Le lendemain, je suis retournée au collège, et après la démonstration de la veille, j’étais presque contente de me retrouver dans la cour avec des surveillants en chair et en os !
Mathilde, ma meilleure amie, s’est précipitée dès qu’elle m’a vue arriver. Elle habite dans le même immeuble que moi. Elle au 1er et moi au 5éme. Mais le matin elle arrive toujours avant, histoire de « prendre la température » (c’est son expression, je ne fais que l’emprunter avec son aimable autorisation). En résumé, c’est un peu de l’ornithologie, mais il faut remplacer les oiseaux par les élèves. Elle écoute le piaillement de la cour pour avoir les dernières infos, croustillantes de préférence. Une sorte de twitter préhistorique quoi ! Quand j’arrive, elle a déjà tout un tas d’histoires à raconter. Mais ce matin-là, c’est moi qu’elle a écoutée.
– Pas possible ! a dit Mathilde à la fin de mon récit, ce truc va vraiment te surveiller quand tes parents seront pas là !
– Ouai, t’imagines, je pourrais pas sortir de chez moi, pas regarder la télé après 21h30 et seulement des chaînes que le bidule m’autorise.
– Pas possible ! Et l’ordi, t’as droit à l’ordi quand même ?
– Oui… dans mes rêves.
– Pas possible ! Mais tes parents sont des MONSTRES !!
– Faut pas exagérer, ils disent que ça les rassure de savoir que GOGOL veille sur moi.
– GOGOL ! Mais faut être un peu perturbé pour appeler ce truc GOGOL non ?
– Euh, là c’était mon idée…
– Pas possible…
Mathilde avait l’air encore plus dépité que moi, mais avant qu’elle ne me resserve un « pas possible » (je suis sûre que ça commence à vous énerver vous aussi), je lui ai dit qu’il fallait qu’on trouve un moyen de neutraliser mon surveillant-espion 2.0.
– Au moins, tu pourras descendre chez moi quand tes parents seront partis !
– Ben ouai, y’a pas de raison qu’ils aillent prendre du bon temps, et que moi je reste seule à la maison, avec la super aubergine en train de me renifler.
– Sauf que pour arriver à échapper à sa surveillance, il va falloir être calé en informatique, je vois pas comment tu…

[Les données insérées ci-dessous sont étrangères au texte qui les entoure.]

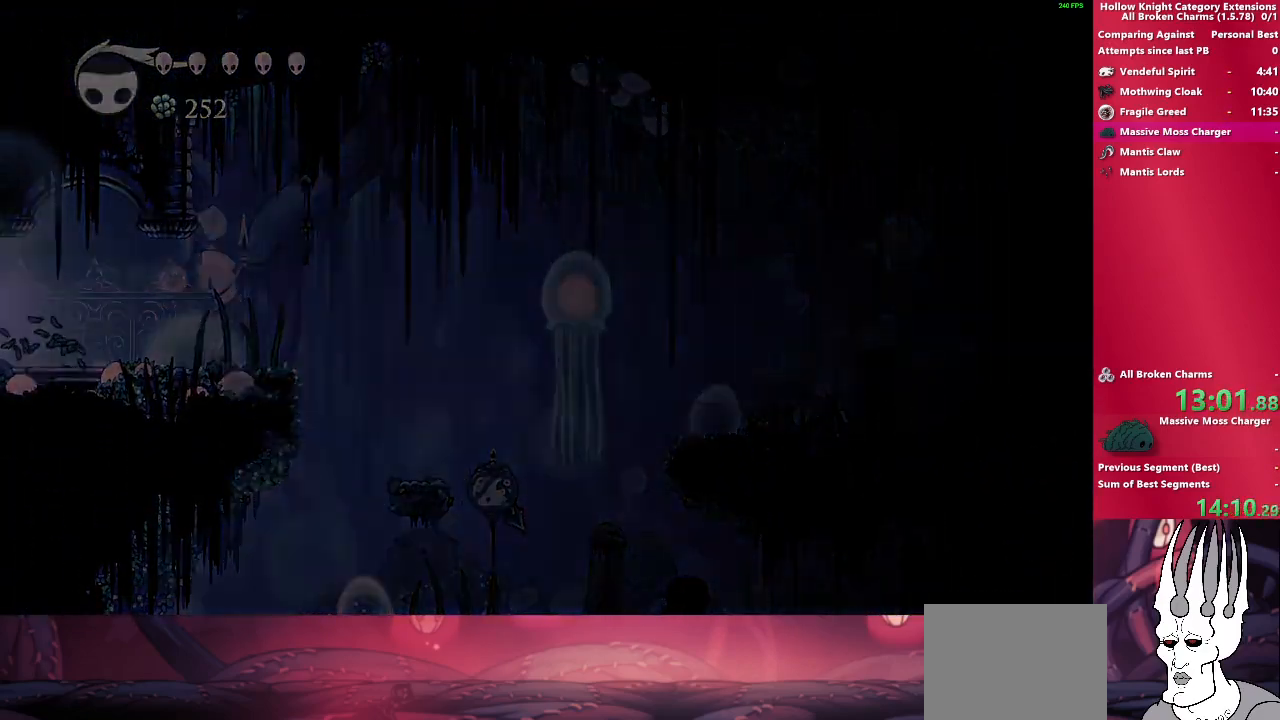
{"buttons": [], "left_stick": "left", "right_stick": "center", "events": [[17, "R2", "up"]]}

Mathilde s’est arrêtée net de parler, comme si quelqu’un lui avait mis un revolver dans le dos.
– Qu’est-ce qui se passe ? T’as buggé ? lui ai-je demandé un peu inquiète.
Alors elle s’est mise à agiter son index et remuer les yeux, et m’a dit du bout des lèvres
– Regarde là-bas, y’a ta solution !
– Mathilde, tu peux arrêter ton numéro de ventriloque, c’est vraiment pas au point et en plus je comprends rien… là ? Où ça, là ?
Et je me suis retournée, et je l’ai vu !
***
Pour faire court, ce que j’ai vu c’est Jérémie.
Bon ok, je vais faire un peu plus long, même si ça ne le mérite pas !
Ça, donc, puisque vous insistez, c’est Jérémie, ou bien le « beau Jérémie » comme l’appelle Mathilde, ou bien « Jérémie le garçon le plus craquant du collège », toujours d’après Mathilde.
Alors oui, peut-être qu’il a de beaux cheveux, un beau visage, de belles dents, de beaux yeux, sûrement deux beaux pieds qui sentent bon en plus. Mais est-ce qu’il est beau ? je n’en sais rien et ce n’est pas le problème ! Le problème de Jérémie, c’est qu’il a une terrible maladie : c’est un Geek ; vous savez, ce genre de personne qui voit la vie en pixel et qui sait mieux écrire avec un clavier qu’avec un stylo.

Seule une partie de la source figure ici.